If any town or village is ambitious of attracting the applause of the Majesty of Great Britain in India, Who is greater than even the Emperor of Delhi was in his palmiest day of glory, it must first deserve, by the means by which Ooterparah has been reclaimed from mud village into a smiling garden, the splendid honour.
—Mary Carpenter, Six Months in India (1868)The loss is not personal, it affects the whole [of ] India which has lost a statesman, politician, patriot, and philanthropist.
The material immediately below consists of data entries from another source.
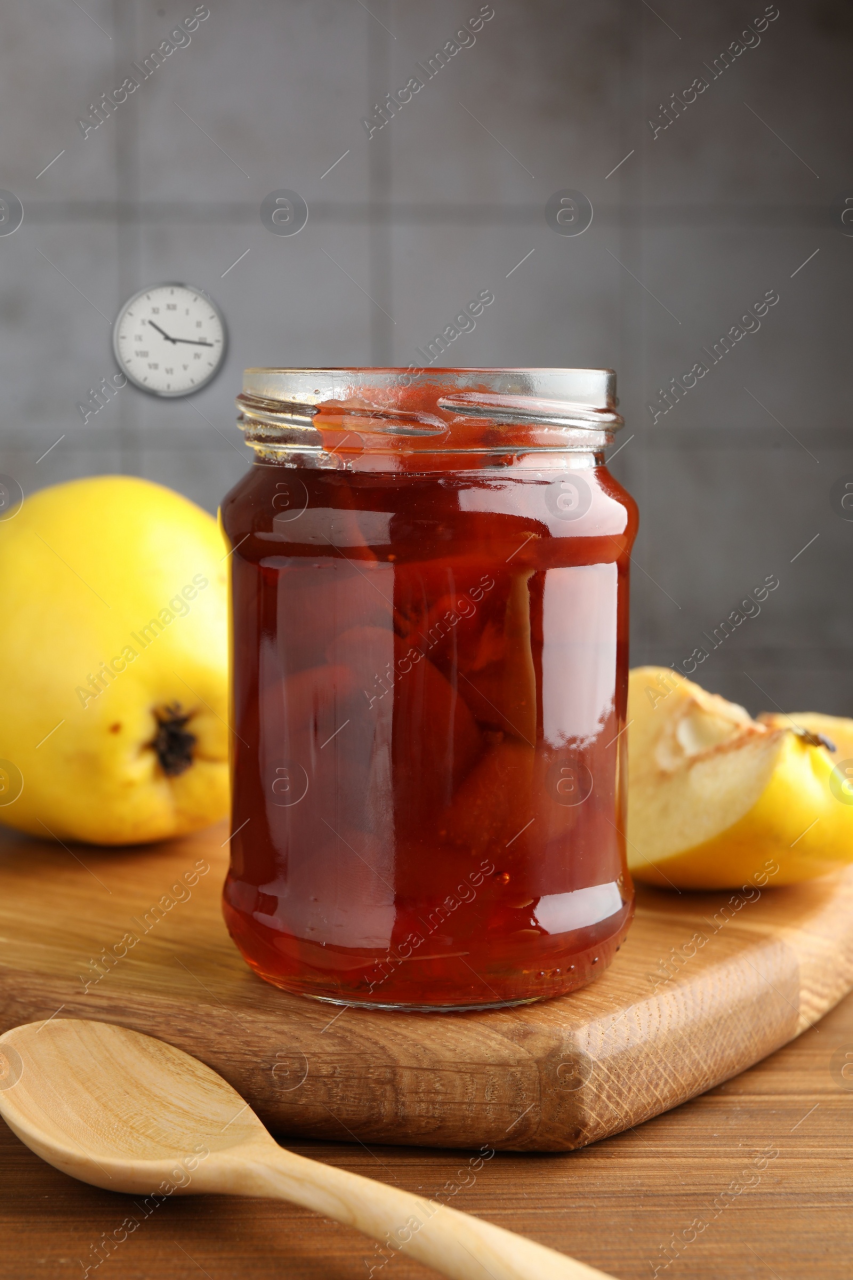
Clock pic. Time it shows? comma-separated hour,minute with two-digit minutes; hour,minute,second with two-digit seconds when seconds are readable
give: 10,16
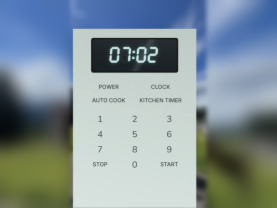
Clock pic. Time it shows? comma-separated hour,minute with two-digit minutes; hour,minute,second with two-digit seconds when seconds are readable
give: 7,02
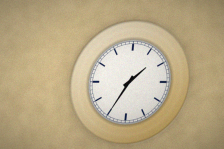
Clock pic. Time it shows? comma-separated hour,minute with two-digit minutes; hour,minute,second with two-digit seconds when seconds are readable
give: 1,35
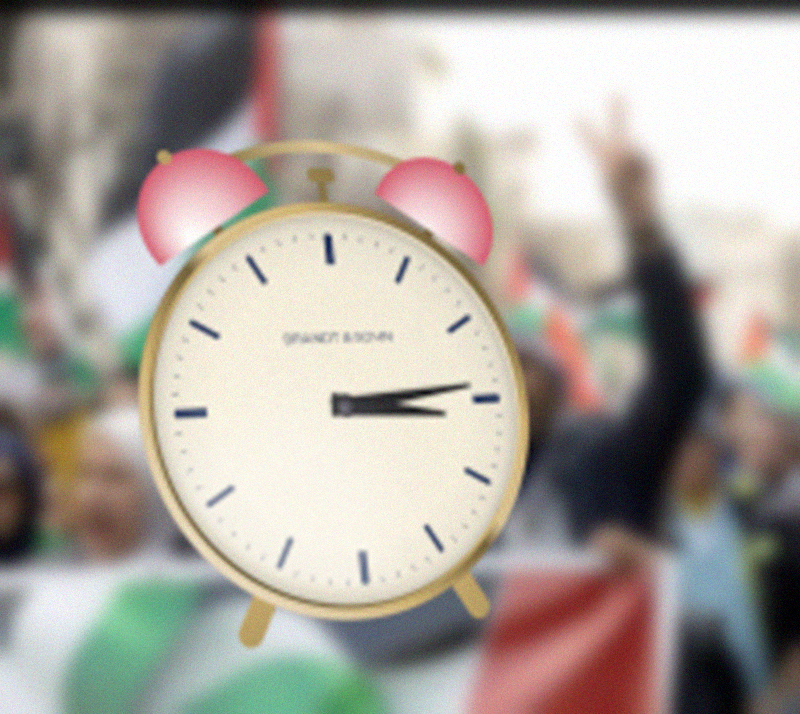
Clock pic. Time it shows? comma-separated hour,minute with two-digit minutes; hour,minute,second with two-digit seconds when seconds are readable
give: 3,14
—Prince Muhammad Bakhtiyar Shah, on the death of Joykrishna Mukherjee (S. Mukherjee 2009)The middle of the nineteenth century witnessed the rapid growth of municipal towns in British India. Act 26 of 1850 provided for the establishment of municipalities if two-thirds of the inhabitants of a locality applied for it. According to the Act, municipal responsibilities included conservation, road repairs, lighting, the framing of by-laws and their enforcement by means of fines, and the levying of indirect taxes. Thereafter, rudimentary municipal organisations emerged in 352 towns and villages in the Bombay Province. In Bengal, there were only four – Serampore, Uttarpara, Nasirabad and Sherpore – but numbers increased rapidly after the passage of the District Municipal Improvement Act (1864), the District Town Act (1868) and the Bengal Municipal Act (1876). By 1881, Bengal had 138 municipal boards (Tinker 1968). In south Bengal, the fifty-mile radius around the metropolis of Calcutta (now Kolkata) contained a large concentration of new municipalities. Across the river from Calcutta, along the riparian tract on the west bank of the Hooghly River, spatially contiguous municipalities emerged north of Howrah.